Travel to/from Berlin

Berlin, the capital of Germany since 1990, is a major air, rail and road transport hub in the heart of Europe.

Visa requirements

If a you come from a country outside the European Union (EU), you may need a Schengen Visa to visit Berlin. If you are in this situation, be sure to contact us if you need any assistance, as we will more than likely be able to help you!

By air

Berlin currently has 2 international airports named Flughafen Tegel (TXL) and Flughafen Schönefeld (SXF).

Operating from Schönefeld airport, EasyJet is a reasonably comfortable budget airline (in our opinion substantially more comfortable than a certain airline with a yellow/blue harp-shaped logo...) with direct routes from many cities all over Europe. If you are flying from Turkey or the Middle East, Pegasus is also a nice and affordable option.

By train

Deutsche Bahn operate many direct daytime passenger trains from every major city in Germany, as well as many direct connections from nearby European countries. All services are operated on modern Intercity (IC) or Intercity Express (ICE) equipment, with bar/restaurant cars and often with Wifi service. Reservations can be made from many European cities directly over DB's website. Book early to get good deals ("Europa-Spezial" or "Sparpreis").

At the time of writing, there are direct IC or ICE connections to Berlin from Germany, Poland, Czech Republic, Slovakia, Hungary, Switzerland and the Netherlands. Locations in France and Belgium can be reached with a single change at either Köln or Frankfurt. These trips can all be booked on DB's website.

By road

For European intercity bus travel, Eurolines has a very extensive network at competitive prices. From Poland, there is also PolskiBus. Many long-distance buses arrive and depart at Zentraler Omnibusbahnhof located in the west of the city. Some also serve Berlin's main railway station "Hauptbahnhof", and some Alexanderplatz.

Germany has a well-established tradition of carpooling, and several websites such as Mitfahrgelegenheit offer a way to connect with drivers for this purpose.

Travel around Berlin

Public city transport

The Berlin WelcomeCard is a combination public transport and tourist ticket, offering various levels of discounts at museums, restaurants and other places. It comes with a free city guide and map, and you can book it directly online!

Berlin has an excellent round-the-clock public transport infratructure run jointly by BVG and the S-Bahn. You can download the various route maps directly.

From Thursday evening 29 March until Monday midnight 2 April, the complete S- und U-Bahn network will be operational 24 hours, as these are all public holidays in Berlin. In addition, any bus or tram routes beginning with "M" operate for 24 hours 7 days a week.

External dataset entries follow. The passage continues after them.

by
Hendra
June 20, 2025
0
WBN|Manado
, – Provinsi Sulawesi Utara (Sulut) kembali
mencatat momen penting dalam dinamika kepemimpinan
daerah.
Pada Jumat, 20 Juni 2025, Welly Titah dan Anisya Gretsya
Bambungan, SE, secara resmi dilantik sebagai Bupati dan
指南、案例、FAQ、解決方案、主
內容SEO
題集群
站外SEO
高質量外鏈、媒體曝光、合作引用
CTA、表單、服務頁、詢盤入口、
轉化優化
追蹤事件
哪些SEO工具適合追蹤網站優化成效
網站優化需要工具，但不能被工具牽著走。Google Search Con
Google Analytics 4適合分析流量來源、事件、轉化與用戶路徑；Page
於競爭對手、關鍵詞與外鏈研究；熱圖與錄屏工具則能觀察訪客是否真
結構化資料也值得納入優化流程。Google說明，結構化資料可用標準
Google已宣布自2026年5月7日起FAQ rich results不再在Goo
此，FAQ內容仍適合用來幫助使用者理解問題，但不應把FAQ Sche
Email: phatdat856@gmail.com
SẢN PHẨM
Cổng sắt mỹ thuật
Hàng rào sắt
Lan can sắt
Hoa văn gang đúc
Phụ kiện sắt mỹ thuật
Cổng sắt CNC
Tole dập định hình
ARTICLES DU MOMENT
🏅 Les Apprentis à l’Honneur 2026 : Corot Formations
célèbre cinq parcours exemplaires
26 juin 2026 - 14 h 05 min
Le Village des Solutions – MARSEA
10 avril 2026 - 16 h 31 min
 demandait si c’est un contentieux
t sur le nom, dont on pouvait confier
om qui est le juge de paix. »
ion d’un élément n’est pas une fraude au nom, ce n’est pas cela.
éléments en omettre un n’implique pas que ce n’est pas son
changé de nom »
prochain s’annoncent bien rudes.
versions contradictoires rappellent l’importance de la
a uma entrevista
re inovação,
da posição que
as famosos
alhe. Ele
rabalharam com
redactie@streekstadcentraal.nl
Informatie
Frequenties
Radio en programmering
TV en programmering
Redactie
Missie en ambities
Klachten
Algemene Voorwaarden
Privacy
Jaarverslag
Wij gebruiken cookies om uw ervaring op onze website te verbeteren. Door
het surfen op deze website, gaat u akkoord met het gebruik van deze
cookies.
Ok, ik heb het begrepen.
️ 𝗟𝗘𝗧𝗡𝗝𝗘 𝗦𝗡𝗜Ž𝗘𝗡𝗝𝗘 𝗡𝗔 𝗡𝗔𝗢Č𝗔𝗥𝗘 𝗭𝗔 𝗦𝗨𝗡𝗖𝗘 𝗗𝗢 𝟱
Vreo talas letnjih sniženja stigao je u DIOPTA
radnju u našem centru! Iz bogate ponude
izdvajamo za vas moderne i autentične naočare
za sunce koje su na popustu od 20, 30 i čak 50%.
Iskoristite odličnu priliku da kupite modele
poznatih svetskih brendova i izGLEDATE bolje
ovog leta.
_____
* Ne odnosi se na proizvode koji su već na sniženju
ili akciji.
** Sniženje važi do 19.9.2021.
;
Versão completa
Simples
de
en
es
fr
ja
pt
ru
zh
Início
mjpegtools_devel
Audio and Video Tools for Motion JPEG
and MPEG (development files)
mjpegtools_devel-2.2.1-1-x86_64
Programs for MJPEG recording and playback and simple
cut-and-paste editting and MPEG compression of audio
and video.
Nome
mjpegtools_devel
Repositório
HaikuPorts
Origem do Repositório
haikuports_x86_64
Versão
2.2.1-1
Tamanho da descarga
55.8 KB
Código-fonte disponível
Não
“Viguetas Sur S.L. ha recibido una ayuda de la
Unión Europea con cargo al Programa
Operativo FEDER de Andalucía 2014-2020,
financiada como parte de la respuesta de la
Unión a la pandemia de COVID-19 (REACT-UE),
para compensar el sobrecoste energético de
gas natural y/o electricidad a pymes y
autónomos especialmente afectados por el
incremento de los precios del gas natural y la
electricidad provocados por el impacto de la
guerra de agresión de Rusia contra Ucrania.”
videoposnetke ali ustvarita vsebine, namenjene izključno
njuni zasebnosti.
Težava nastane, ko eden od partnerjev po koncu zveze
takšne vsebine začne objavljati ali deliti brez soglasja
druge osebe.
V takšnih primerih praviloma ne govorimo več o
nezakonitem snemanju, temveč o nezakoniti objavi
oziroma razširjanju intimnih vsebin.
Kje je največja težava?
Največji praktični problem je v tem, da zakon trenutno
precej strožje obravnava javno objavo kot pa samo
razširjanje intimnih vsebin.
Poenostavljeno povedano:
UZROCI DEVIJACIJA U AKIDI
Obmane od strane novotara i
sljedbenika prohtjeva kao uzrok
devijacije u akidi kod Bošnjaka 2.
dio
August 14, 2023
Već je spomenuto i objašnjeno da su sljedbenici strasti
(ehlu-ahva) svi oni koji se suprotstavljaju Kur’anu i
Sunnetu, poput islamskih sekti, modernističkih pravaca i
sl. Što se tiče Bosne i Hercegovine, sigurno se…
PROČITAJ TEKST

The network is divided into zones with A and B representing the city of Berlin, and zone C the outlying area. You will more than likely need tickets for zones A and B only (all festival locations are within this area), unless you are traveling to or from Schönefeld airport, which lies in zone C. Tickets can be bought for 2 hours or for 24 hours. You can buy both at any S- or U-Bahn station, or on board trams and buses. Take care to stamp your tickets or you could be fined! There are red or yellow machines for this in S- and U-Bahn stations, and on board trams and buses.

On Thursday 29 April, and on Moday 2 April, the closest station to the festival location is Schlesisches Tor (U1).

The closest station to the festival location on Friday 30 March, Saturday 31 March, and Sunday 1 April, is Alt-Tegel (U6, S25).


Berlin is a very bike-friendly city. All major roads have bicycle lanes, drivers are generally careful of cyclists, and there are ample places to park and attach bicycles everywhere.